I provide a response to this objection on behalf of Simulation Theory. I suggest that what is missing from the simulation is a cognitive bias. In the case of the Stanford Prison Experiment, the bias in question I propose is Conformity Bias. Simply put, this is just our tendency to do what we are told. This bias is a lot stronger than we suppose, in comfortable repose.
It is gratifying to find Swann also gesturing in the direction of this Bias Mismatch Defence, as I call it. Swann further observes that he:
“knew quite well as a general truth, that human life is full of contrasts, but in the case of any one human being he imagined all that part of his or her life with which he was not familiar as being identical with the part with which he was.”
This, if Swann is accurate in his self-perception here, is a description of a systematic Theory of Mind error. It is a form of synecdoche, if you like. Swann takes the part of the person he knows and assumes that all of the rest of that person is the same.
I have suggested that one of the biases which can throw off our simulations is the Halo Effect. This means we know one thing about a person or item which has a certain positive or negative perceived value, and we then assume that all of the attributes of the person or item have the same value.

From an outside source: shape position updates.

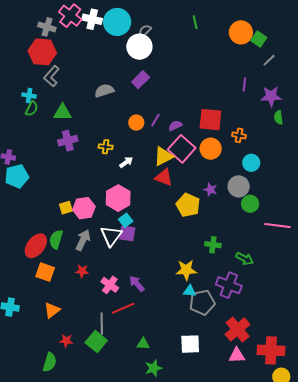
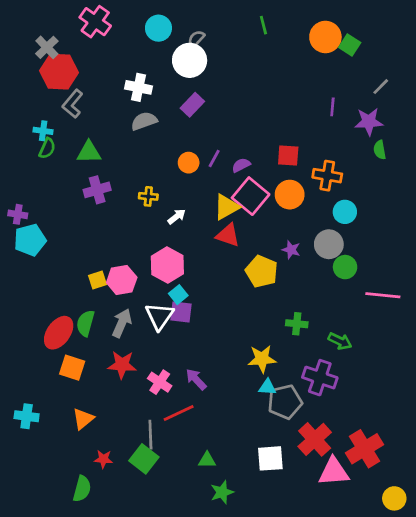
white cross: (92, 19) -> (138, 87), moved
cyan circle: (117, 22) -> (158, 28), size x0.7
gray cross: (47, 27) -> (47, 47), moved, turned 30
gray line: (269, 60) -> (381, 87), moved
red square: (210, 120) -> (288, 156), size x0.7
orange cross: (239, 135) -> (327, 176), size x1.5
red star: (82, 271) -> (122, 365), size x1.5
red cross: (238, 329) -> (315, 439), moved
red cross: (271, 350) -> (365, 449), moved, turned -32
pink triangle: (237, 355) -> (334, 472), size x1.4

For instance, someone who is a good speaker is probably also honest etc. There is of course no strong reason to think this, rationally speaking.
I have discussed the implications of the Halo Effect on predicting behaviour in financial markets previously:
In that case, I called the Bitcoin bubble just before it burst by employing the Halo Effect and positing that it was affecting the judgement of buyers. It is encouraging to see that Swann is also on the same page as me here!
Note that I do not claim to be a Proust expert or even have completed my reading yet! I do not therefore suggest that the above represents a radical new reading of the whole of Proust. I make only the modest claim that in this one paragraph, Proust describes a version of Theory of Mind which is more congenial to simulation than to theory. Since there are only these two developed candidate explanations of Theory of Mind, then that is already interesting. (There is also a hybrid account which employs both simulation and theory, but that is a mess in my view and there is no evidence of for any theory in the above quotation and therefore no evidence for a hybrid account.)
*”IN SEARCH OF LOST TIME – Complete 7 Book Collection (Modern Classics Series): The Masterpiece of 20th Century Literature (Swann’s Way, Within a Budding … The Sweet Cheat Gone & Time Regained)” by Marcel Proust, C. K. Scott Moncrieff, Stephen Hudson).
**It might be argued that this view is not that favoured by Proust himself but by Swann, who is a character created by Swann. I will not pursue this sort of Plato/Socrates point, but merely observe that it is at the very least true that Proust considers the position worth discussing. Moreover, I think it is very clear that Swann is rather to be considered an intelligent, discerning individual, if perhaps somewhat afflicted by propensities for self-deception, and so the fact that this view is at least that of Swann is sufficient to make it interesting. (I am informed by someone who knows Proust better than me that I am likely to revise my view of Swann in a negative direction as my reading progresses.)